What you need to do:
Give every line of text in the items below as a JSON list of strings, one string per line, skipping blank lines. Leave the pictures out of the answer.

Extracted material:
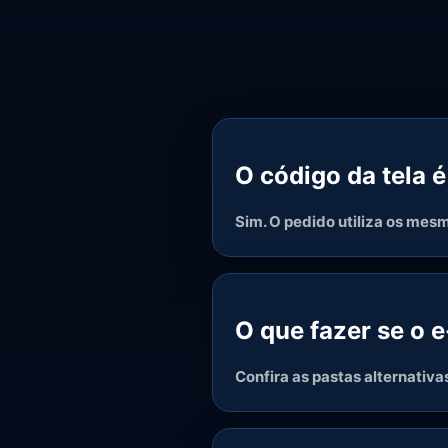
O código da tela é
Sim. O pedido utiliza os mes
O que fazer se o 
Confira as pastas alternativa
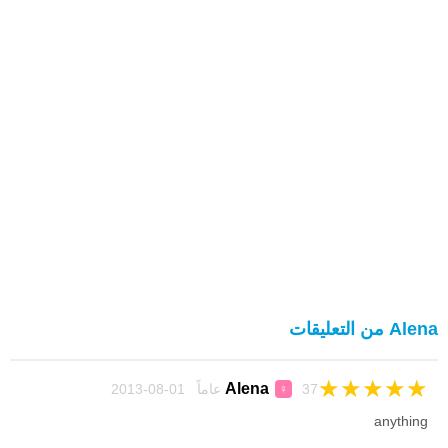
Alena من التعليقات
★
★
★
★
★
Alena
37 عاماً 01-08-2013
♀
anything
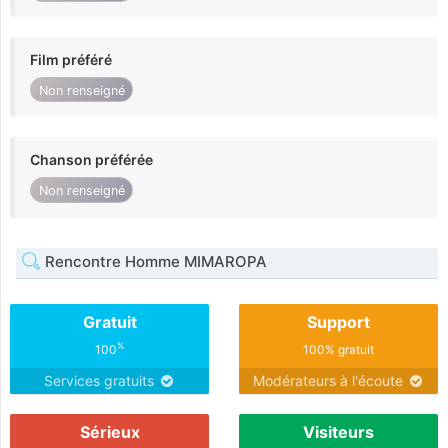
Film préféré
Non renseigné
Chanson préférée
Non renseigné
Rencontre Homme MIMAROPA
Gratuit
Support
%
100
100% gratuit
Services gratuits
Modérateurs à l'écoute
Sérieux
Visiteurs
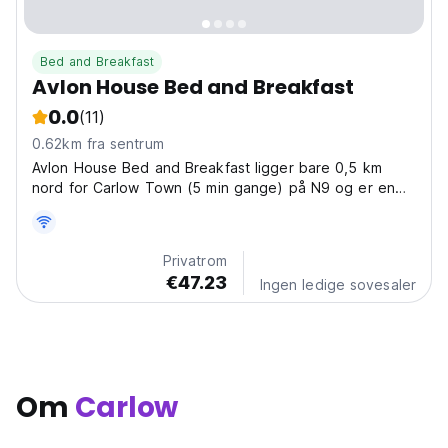
Bed and Breakfast
Avlon House Bed and Breakfast
0.0
(11)
0.62km fra sentrum
Avlon House Bed and Breakfast ligger bare 0,5 km
nord for Carlow Town (5 min gange) på N9 og er en
ideell base for å reise rundt i Sørøst-Irland
Privatrom
€47.23
Ingen ledige sovesaler
Om
Carlow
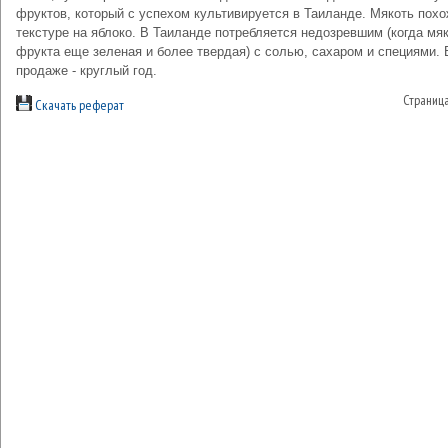
фруктов, который с успехом культивируется в Таиланде. Мякоть похо
текстуре на яблоко. В Таиланде потребляется недозревшим (когда мя
фрукта еще зеленая и более твердая) с солью, сахаром и специями. 
продаже - круглый год.
Страниц
Скачать реферат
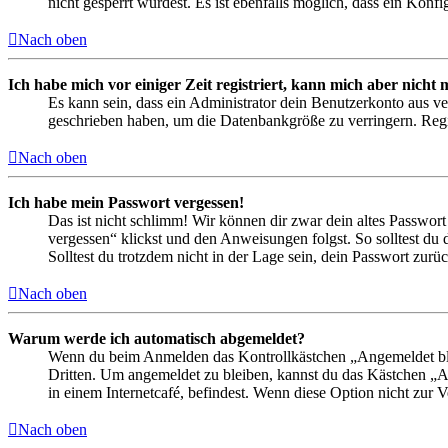
nicht gesperrt wurdest. Es ist ebenfalls möglich, dass ein Konf
Nach oben
Ich habe mich vor einiger Zeit registriert, kann mich aber nich
Es kann sein, dass ein Administrator dein Benutzerkonto aus ve
geschrieben haben, um die Datenbankgröße zu verringern. Regis
Nach oben
Ich habe mein Passwort vergessen!
Das ist nicht schlimm! Wir können dir zwar dein altes Passwort
vergessen“ klickst und den Anweisungen folgst. So solltest du
Solltest du trotzdem nicht in der Lage sein, dein Passwort zur
Nach oben
Warum werde ich automatisch abgemeldet?
Wenn du beim Anmelden das Kontrollkästchen „Angemeldet bleib
Dritten. Um angemeldet zu bleiben, kannst du das Kästchen „
in einem Internetcafé, befindest. Wenn diese Option nicht zur 
Nach oben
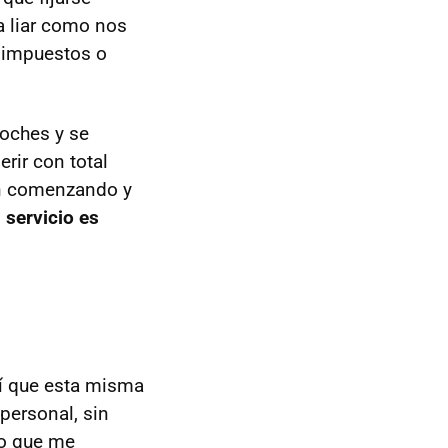
a liar como nos
, impuestos o
coches y se
rir con total
tán comenzando y
 servicio es
í que esta misma
personal, sin
lo que me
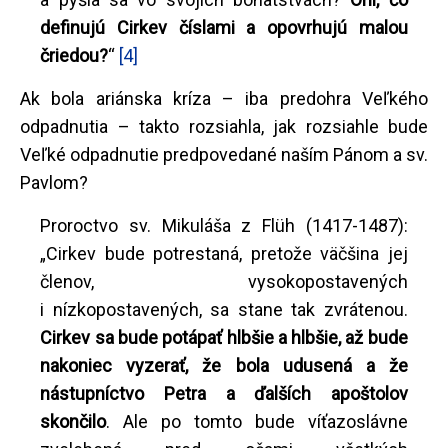
definujú Cirkev číslami a opovrhujú malou
čriedou?
“
[4]
Ak bola ariánska kríza – iba predohra Veľkého
odpadnutia – takto rozsiahla, jak rozsiahle bude
Veľké odpadnutie predpovedané naším Pánom a sv.
Pavlom?
Proroctvo sv. Mikuláša z Flüh (1417-1487):
„Cirkev bude potrestaná, pretože väčšina jej
členov, vysokopostavených
i nízkopostavených, sa stane tak zvrátenou.
Cirkev sa bude potápať hlbšie a hlbšie, až bude
nakoniec vyzerať, že bola udusená a že
nástupníctvo Petra a ďalších apoštolov
skončilo
. Ale po tomto bude víťazoslávne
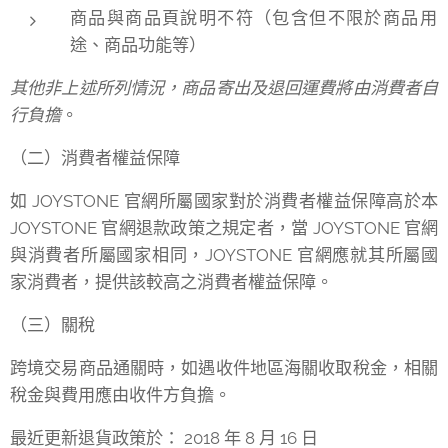
商品與商品頁說明不符（包含但不限於商品用
途、商品功能等）
其他非上述所列情況，商品寄出及退回運費將由消費者自
行負擔
。
（二）消費者權益保障
如 JOYSTONE 官網所屬國家對於消費者權益保障高於本
JOYSTONE 官網退款政策之規定者，當 JOYSTONE 官網
與消費者所屬國家相同，JOYSTONE 官網應就其所屬國
家消費者，提供該較高之消費者權益保障。
（三）關稅
跨境交易商品通關時，如遇收件地區海關收取稅金，相關
稅金與費用應由收件方負擔。
最近更新退貨政策於： 2018 年 8 月 16 日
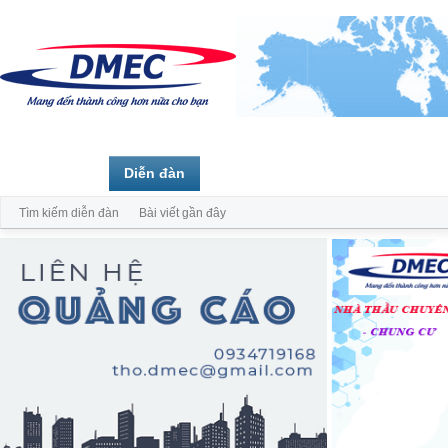
Trang chủ
Diễn đàn
Thành viên
Tìm kiếm diễn đàn
Bài viết gần đây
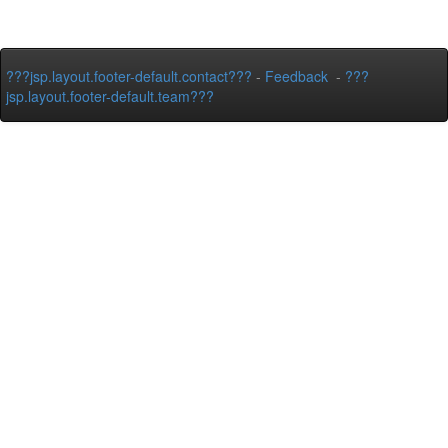
???jsp.layout.footer-default.contact???
-
Feedback
-
???
jsp.layout.footer-default.team???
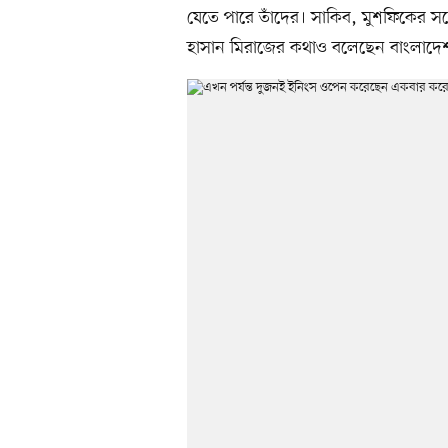
যেতে পারে তাঁদের। সাকিব, মুশফিকের সঙ
হাসান মিরাজের কথাও বলেছেন বাংলাদেশ 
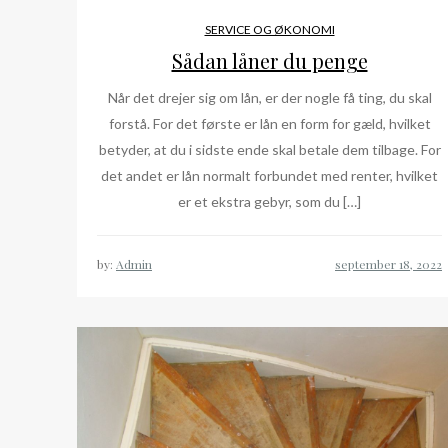
SERVICE OG ØKONOMI
Sådan låner du penge
Når det drejer sig om lån, er der nogle få ting, du skal
forstå. For det første er lån en form for gæld, hvilket
betyder, at du i sidste ende skal betale dem tilbage. For
det andet er lån normalt forbundet med renter, hvilket
er et ekstra gebyr, som du […]
by:
Admin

Result of the exercise:
[
  "O código da tela é",
  "Sim. O pedido utiliza os mes",
  "O que fazer se o ",
  "Confira as pastas alternativa",
  "Alena من التعليقات",
  "★",
  "★",
  "★",
  "★",
  "★",
  "Alena",
  "37 عاماً 01-08-2013",
  "♀",
  "anything",
  "Film préféré",
  "Non renseigné",
  "Chanson préférée",
  "Non renseigné",
  "Rencontre Homme MIMAROPA",
  "Gratuit",
  "Support",
  "%",
  "100",
  "100% gratuit",
  "Services gratuits",
  "Modérateurs à l'écoute",
  "Sérieux",
  "Visiteurs",
  "Bed and Breakfast",
  "Avlon House Bed and Breakfast",
  "0.0",
  "(11)",
  "0.62km fra sentrum",
  "Avlon House Bed and Breakfast ligger bare 0,5 km",
  "nord for Carlow Town (5 min gange) på N9 og er en",
  "ideell base for å reise rundt i Sørøst-Irland",
  "Privatrom",
  "€47.23",
  "Ingen ledige sovesaler",
  "Om",
  "Carlow",
  "фруктов, который с успехом культивируется в Таиланде. Мякоть похо",
  "текстуре на яблоко. В Таиланде потребляется недозревшим (когда мя",
  "фрукта еще зеленая и более твердая) с солью, сахаром и специями. ",
  "продаже - круглый год.",
  "Страниц",
  "Скачать реферат",
  "nicht gesperrt wurdest. Es ist ebenfalls möglich, dass ein Konf",
  "Nach oben",
  "Ich habe mich vor einiger Zeit registriert, kann mich aber nich",
  "Es kann sein, dass ein Administrator dein Benutzerkonto aus ve",
  "geschrieben haben, um die Datenbankgröße zu verringern. Regis",
  "Nach oben",
  "Ich habe mein Passwort vergessen!",
  "Das ist nicht schlimm! Wir können dir zwar dein altes Passwort",
  "vergessen“ klickst und den Anweisungen folgst. So solltest du",
  "Solltest du trotzdem nicht in der Lage sein, dein Passwort zur",
  "Nach oben",
  "Warum werde ich automatisch abgemeldet?",
  "Wenn du beim Anmelden das Kontrollkästchen „Angemeldet bleib",
  "Dritten. Um angemeldet zu bleiben, kannst du das Kästchen „",
  "in einem Internetcafé, befindest. Wenn diese Option nicht zur ",
  "Nach oben",
  "a liar como nos",
  ", impuestos o",
  "coches y se",
  "rir con total",
  "tán comenzando y",
  " servicio es",
  "í que esta misma",
  "personal, sin",
  "lo que me",
  "definujú Cirkev číslami a opovrhujú malou",
  "čriedou?",
  "“",
  "[4]",
  "Ak bola ariánska kríza – iba predohra Veľkého",
  "odpadnutia – takto rozsiahla, jak rozsiahle bude",
  "Veľké odpadnutie predpovedané naším Pánom a sv.",
  "Pavlom?",
  "Proroctvo sv. Mikuláša z Flüh (1417-1487):",
  "„Cirkev bude potrestaná, pretože väčšina jej",
  "členov, vysokopostavených",
  "i nízkopostavených, sa stane tak zvrátenou.",
  "Cirkev sa bude potápať hlbšie a hlbšie, až bude",
  "nakoniec vyzerať, že bola udusená a že",
  "nástupníctvo Petra a ďalších apoštolov",
  "skončilo",
  ". Ale po tomto bude víťazoslávne",
  "商品與商品頁說明不符（包含但不限於商品用",
  "途、商品功能等）",
  "其他非上述所列情況，商品寄出及退回運費將由消費者自",
  "行負擔",
  "。",
  "（二）消費者權益保障",
  "如 JOYSTONE 官網所屬國家對於消費者權益保障高於本",
  "JOYSTONE 官網退款政策之規定者，當 JOYSTONE 官網",
  "與消費者所屬國家相同，JOYSTONE 官網應就其所屬國",
  "家消費者，提供該較高之消費者權益保障。",
  "（三）關稅",
  "跨境交易商品通關時，如遇收件地區海關收取稅金，相關",
  "稅金與費用應由收件方負擔。",
  "最近更新退貨政策於： 2018 年 8 月 16 日",
  "Trang chủ",
  "Diễn đàn",
  "Thành viên",
  "Tìm kiếm diễn đàn",
  "Bài viết gần đây",
  "???jsp.layout.footer-default.contact???",
  "-",
  "Feedback",
  "-",
  "???",
  "jsp.layout.footer-default.team???",
  "যেতে পারে তাঁদের। সাকিব, মুশফিকের সঙ",
  "হাসান মিরাজের কথাও বলেছেন বাংলাদেশ ",
  "SERVICE OG ØKONOMI",
  "Sådan låner du penge",
  "Når det drejer sig om lån, er der nogle få ting, du skal",
  "forstå. For det første er lån en form for gæld, hvilket",
  "betyder, at du i sidste ende skal betale dem tilbage. For",
  "det andet er lån normalt forbundet med renter, hvilket",
  "er et ekstra gebyr, som du […]",
  "by:",
  "Admin"
]